(What you should do) Each line of the data below should be restated exactly, with images left out.

(Data)
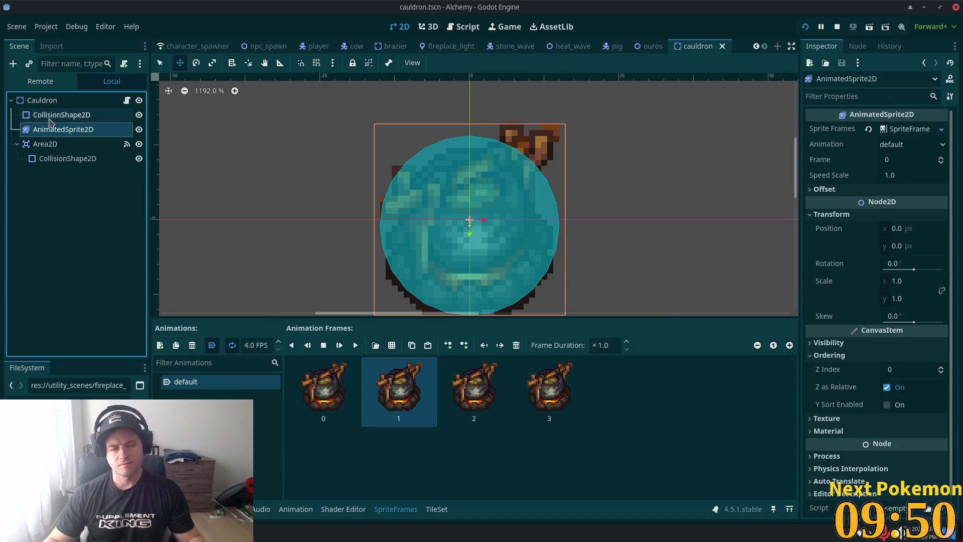
pyautogui.click(41, 100)
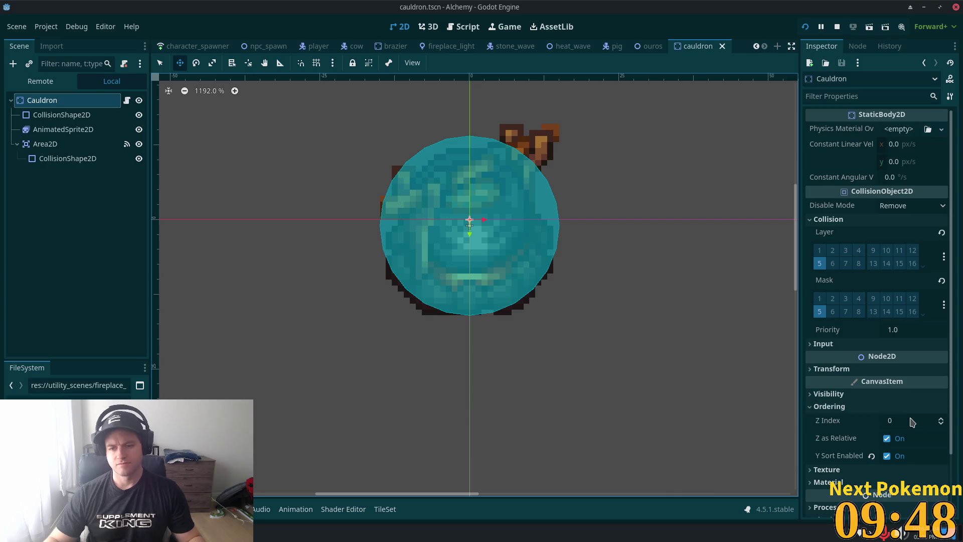
pyautogui.click(911, 422)
pyautogui.write('1')
pyautogui.press('Tab')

(Exercise output)
pyautogui.click(41, 100)
pyautogui.click(911, 422)
pyautogui.write('1')
pyautogui.press('Tab')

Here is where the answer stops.